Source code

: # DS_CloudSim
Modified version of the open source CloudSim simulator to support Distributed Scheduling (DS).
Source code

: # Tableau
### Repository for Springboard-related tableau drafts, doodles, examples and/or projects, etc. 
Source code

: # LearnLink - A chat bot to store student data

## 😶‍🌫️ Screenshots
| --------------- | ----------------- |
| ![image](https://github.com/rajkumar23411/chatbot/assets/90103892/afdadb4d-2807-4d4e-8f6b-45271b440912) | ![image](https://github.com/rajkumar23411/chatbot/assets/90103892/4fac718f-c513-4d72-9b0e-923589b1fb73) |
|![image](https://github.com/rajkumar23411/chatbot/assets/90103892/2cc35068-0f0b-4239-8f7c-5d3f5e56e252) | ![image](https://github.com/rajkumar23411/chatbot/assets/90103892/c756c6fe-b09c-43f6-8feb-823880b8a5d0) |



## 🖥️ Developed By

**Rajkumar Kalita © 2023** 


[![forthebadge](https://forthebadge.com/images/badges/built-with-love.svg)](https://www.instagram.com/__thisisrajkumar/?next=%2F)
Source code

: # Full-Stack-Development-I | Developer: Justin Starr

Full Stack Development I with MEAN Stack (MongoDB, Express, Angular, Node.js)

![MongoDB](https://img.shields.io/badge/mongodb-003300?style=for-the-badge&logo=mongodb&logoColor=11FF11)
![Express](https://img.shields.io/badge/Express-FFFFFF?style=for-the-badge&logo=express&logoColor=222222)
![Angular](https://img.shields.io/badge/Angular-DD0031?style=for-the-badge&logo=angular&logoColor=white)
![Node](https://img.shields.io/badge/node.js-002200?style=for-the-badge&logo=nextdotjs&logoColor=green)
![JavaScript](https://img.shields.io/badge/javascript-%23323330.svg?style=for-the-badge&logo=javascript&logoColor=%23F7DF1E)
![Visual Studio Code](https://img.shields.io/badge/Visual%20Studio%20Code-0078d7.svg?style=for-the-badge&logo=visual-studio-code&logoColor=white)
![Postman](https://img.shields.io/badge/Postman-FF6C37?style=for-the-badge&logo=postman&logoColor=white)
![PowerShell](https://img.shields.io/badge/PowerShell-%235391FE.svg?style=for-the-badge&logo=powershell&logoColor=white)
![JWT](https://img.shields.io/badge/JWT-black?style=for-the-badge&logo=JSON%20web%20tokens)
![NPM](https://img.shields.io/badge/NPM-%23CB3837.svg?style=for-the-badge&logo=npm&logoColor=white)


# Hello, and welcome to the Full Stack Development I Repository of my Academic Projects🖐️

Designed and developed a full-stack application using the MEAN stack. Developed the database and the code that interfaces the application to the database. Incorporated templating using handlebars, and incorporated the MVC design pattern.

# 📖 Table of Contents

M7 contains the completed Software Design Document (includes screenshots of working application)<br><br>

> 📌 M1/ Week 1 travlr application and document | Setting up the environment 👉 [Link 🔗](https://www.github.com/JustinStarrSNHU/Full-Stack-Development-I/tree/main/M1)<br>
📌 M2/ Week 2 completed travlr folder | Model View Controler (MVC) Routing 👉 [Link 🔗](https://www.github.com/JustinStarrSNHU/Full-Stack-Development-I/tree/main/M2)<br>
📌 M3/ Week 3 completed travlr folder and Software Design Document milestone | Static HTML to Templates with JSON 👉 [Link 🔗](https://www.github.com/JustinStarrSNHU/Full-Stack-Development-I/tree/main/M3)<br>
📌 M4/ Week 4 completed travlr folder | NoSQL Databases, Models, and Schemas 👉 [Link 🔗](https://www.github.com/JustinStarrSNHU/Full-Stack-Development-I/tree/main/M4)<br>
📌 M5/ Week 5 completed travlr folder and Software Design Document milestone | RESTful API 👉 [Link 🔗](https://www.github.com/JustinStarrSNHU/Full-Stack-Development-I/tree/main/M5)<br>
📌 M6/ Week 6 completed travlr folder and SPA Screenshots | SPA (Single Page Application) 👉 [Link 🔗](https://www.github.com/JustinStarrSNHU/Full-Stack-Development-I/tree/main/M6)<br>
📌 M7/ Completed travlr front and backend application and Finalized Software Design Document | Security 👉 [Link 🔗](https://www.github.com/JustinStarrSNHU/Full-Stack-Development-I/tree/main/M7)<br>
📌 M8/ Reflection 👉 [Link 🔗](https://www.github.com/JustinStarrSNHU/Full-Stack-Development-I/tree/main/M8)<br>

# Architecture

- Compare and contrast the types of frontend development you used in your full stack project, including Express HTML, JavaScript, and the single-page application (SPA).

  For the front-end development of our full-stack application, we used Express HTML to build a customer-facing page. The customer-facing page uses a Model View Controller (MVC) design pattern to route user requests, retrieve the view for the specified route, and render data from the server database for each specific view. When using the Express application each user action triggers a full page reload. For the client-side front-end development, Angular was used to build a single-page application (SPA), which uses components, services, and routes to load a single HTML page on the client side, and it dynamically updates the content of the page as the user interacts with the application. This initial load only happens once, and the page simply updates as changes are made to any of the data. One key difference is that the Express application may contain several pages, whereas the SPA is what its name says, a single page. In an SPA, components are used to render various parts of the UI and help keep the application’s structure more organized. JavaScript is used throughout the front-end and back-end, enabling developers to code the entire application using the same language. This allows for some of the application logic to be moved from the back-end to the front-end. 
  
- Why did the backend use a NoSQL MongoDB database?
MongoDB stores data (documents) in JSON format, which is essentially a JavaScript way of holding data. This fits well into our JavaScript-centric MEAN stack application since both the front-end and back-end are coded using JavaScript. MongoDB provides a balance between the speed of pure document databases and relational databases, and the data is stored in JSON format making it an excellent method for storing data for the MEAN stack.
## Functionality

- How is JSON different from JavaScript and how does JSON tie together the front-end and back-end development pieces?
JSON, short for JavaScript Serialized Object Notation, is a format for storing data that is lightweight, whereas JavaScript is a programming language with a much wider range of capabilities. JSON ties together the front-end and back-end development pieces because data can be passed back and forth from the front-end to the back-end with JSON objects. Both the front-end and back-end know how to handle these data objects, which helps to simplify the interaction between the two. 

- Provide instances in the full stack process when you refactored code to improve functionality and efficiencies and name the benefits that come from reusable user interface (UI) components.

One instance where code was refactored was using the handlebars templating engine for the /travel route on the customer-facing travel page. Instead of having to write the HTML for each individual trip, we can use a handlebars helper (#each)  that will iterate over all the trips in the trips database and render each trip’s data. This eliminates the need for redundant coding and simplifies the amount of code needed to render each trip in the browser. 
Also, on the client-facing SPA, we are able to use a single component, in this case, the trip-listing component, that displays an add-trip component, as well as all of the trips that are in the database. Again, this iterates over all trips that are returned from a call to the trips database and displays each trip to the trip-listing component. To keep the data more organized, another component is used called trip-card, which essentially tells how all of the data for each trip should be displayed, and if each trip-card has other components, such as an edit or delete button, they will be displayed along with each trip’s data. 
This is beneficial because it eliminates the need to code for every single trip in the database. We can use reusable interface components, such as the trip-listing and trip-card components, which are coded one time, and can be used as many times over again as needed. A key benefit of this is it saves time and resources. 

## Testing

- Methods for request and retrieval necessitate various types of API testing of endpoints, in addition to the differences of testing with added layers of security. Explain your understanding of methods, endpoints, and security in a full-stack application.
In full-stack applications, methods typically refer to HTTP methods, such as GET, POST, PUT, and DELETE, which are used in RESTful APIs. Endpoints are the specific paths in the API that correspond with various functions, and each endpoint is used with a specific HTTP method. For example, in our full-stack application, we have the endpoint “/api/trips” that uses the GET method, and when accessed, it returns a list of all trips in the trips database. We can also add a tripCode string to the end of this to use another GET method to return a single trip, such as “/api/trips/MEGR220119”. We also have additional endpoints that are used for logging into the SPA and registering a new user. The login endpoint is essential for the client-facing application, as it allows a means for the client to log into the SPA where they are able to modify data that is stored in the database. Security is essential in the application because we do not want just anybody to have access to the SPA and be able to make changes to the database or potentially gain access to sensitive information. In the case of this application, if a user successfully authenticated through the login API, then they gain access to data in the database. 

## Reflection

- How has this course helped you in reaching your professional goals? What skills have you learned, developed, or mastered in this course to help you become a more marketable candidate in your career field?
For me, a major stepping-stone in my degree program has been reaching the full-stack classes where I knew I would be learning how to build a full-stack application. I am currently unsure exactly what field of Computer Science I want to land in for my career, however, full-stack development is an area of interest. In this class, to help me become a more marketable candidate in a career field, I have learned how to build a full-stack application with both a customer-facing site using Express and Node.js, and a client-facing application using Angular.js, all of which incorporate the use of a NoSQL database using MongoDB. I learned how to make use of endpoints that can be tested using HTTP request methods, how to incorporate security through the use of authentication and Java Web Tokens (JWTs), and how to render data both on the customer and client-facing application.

☆ ☆ ☆ ☆ ☆

Word for word, reproduce the lines of the listing from the first one through the line containing "## 😶‍🌫️ Screenshots", and no more.

> [Exercise response]
Source code

: # DS_CloudSim
Modified version of the open source CloudSim simulator to support Distributed Scheduling (DS).
Source code

: # Tableau
### Repository for Springboard-related tableau drafts, doodles, examples and/or projects, etc. 
Source code

: # LearnLink - A chat bot to store student data

## 😶‍🌫️ Screenshots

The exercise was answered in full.